▶ _How to complete this task_:
Scan the records below. List lines holding "down".

▶ _Input material_:
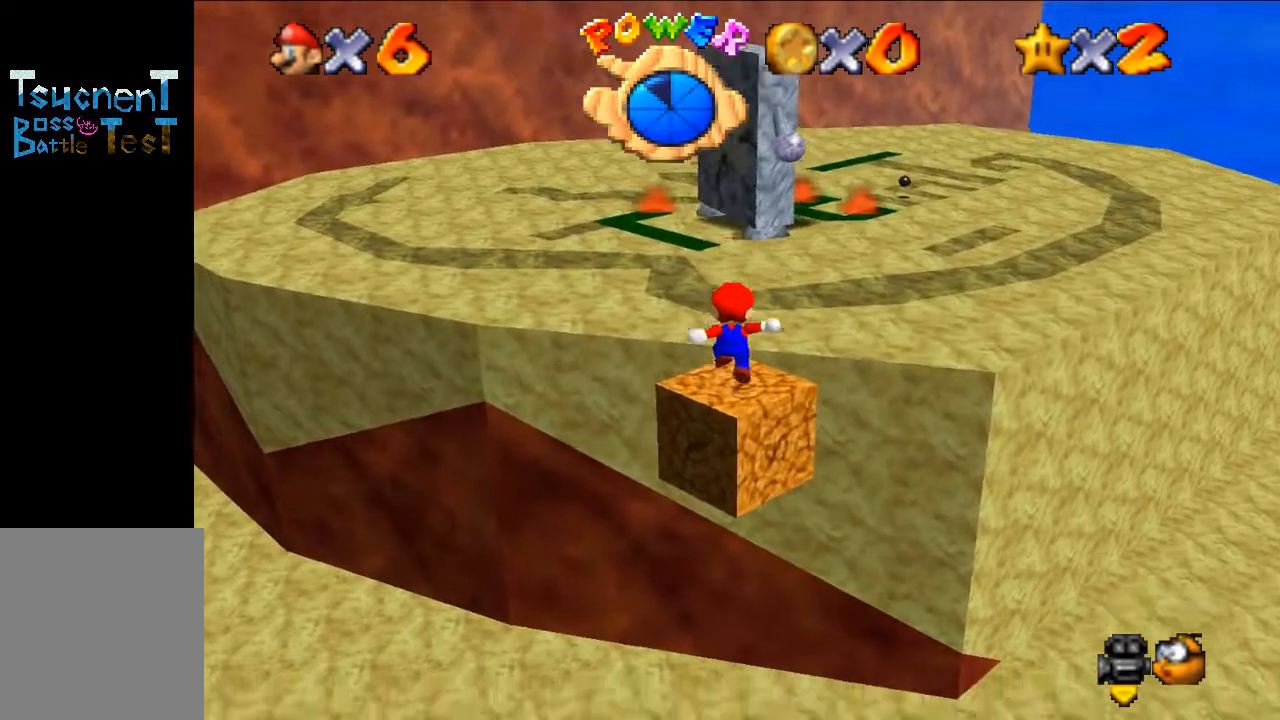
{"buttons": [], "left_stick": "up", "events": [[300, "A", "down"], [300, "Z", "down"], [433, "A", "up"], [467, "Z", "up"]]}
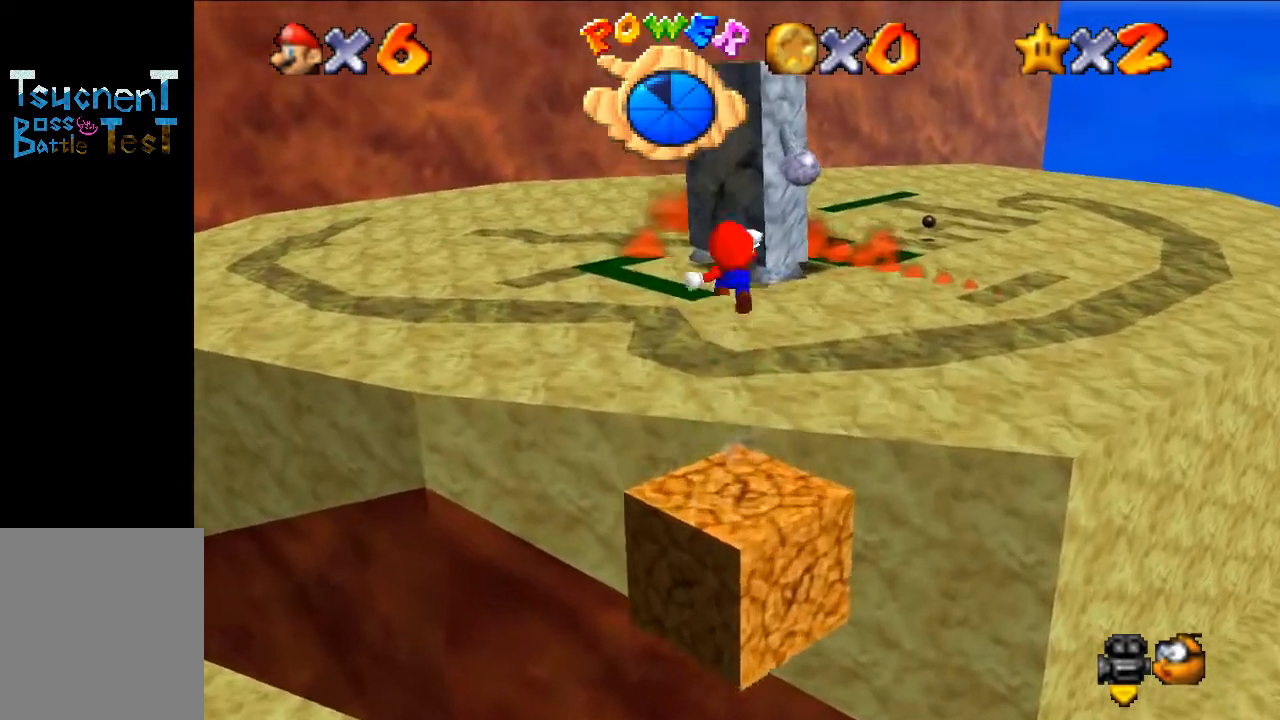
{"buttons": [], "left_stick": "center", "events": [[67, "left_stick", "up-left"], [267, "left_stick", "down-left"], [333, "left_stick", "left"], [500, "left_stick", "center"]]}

==

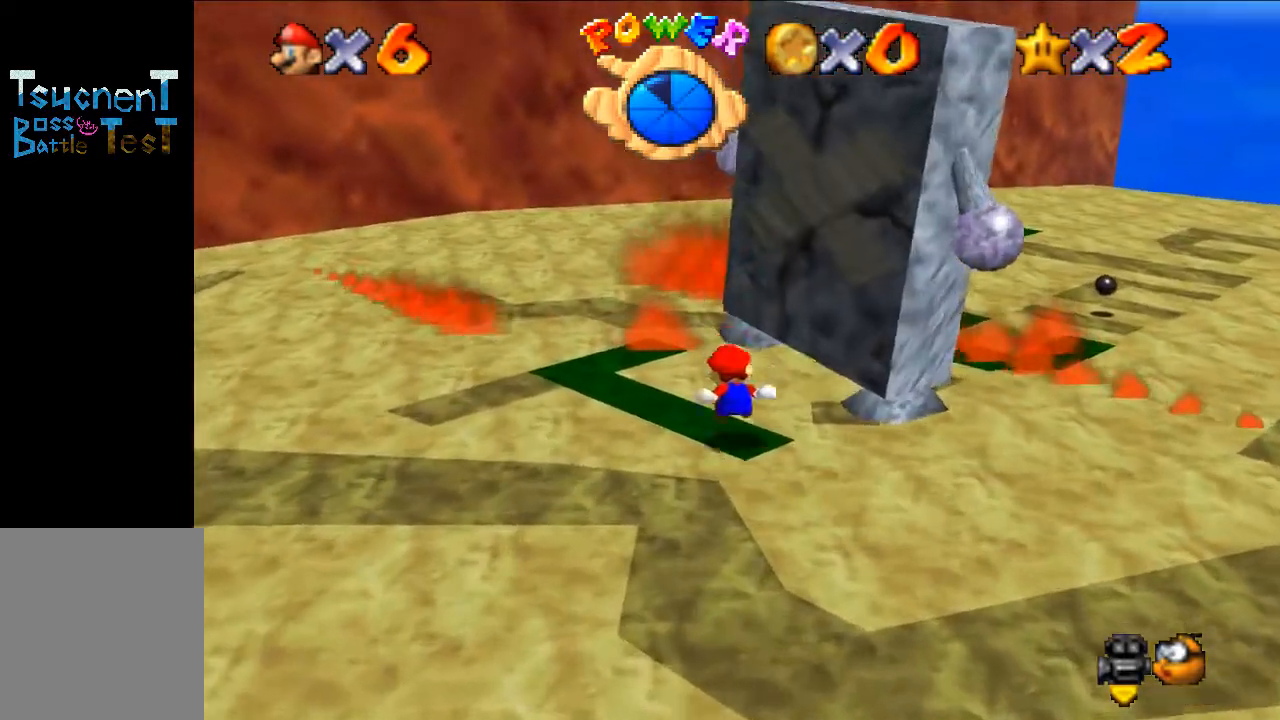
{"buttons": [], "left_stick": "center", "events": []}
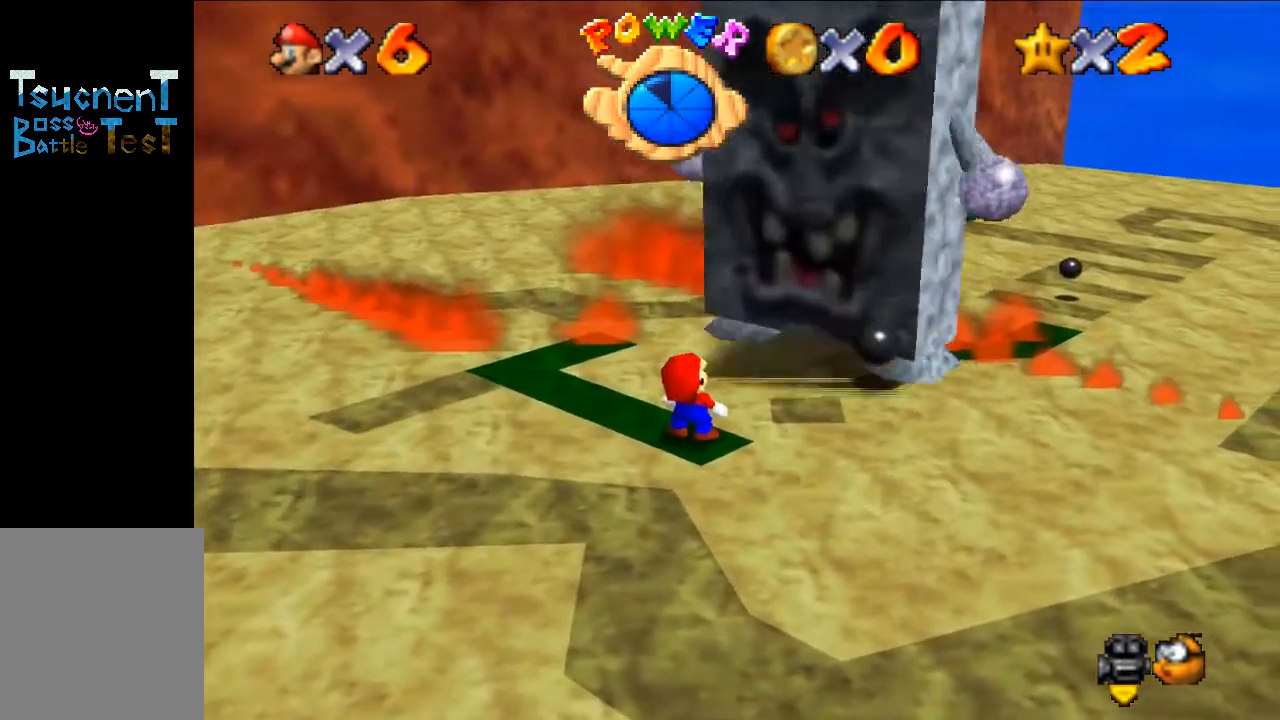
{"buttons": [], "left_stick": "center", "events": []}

▶ _Solution to this problem_:
{"buttons": [], "left_stick": "up", "events": [[300, "A", "down"], [300, "Z", "down"], [433, "A", "up"], [467, "Z", "up"]]}
{"buttons": [], "left_stick": "center", "events": [[67, "left_stick", "up-left"], [267, "left_stick", "down-left"], [333, "left_stick", "left"], [500, "left_stick", "center"]]}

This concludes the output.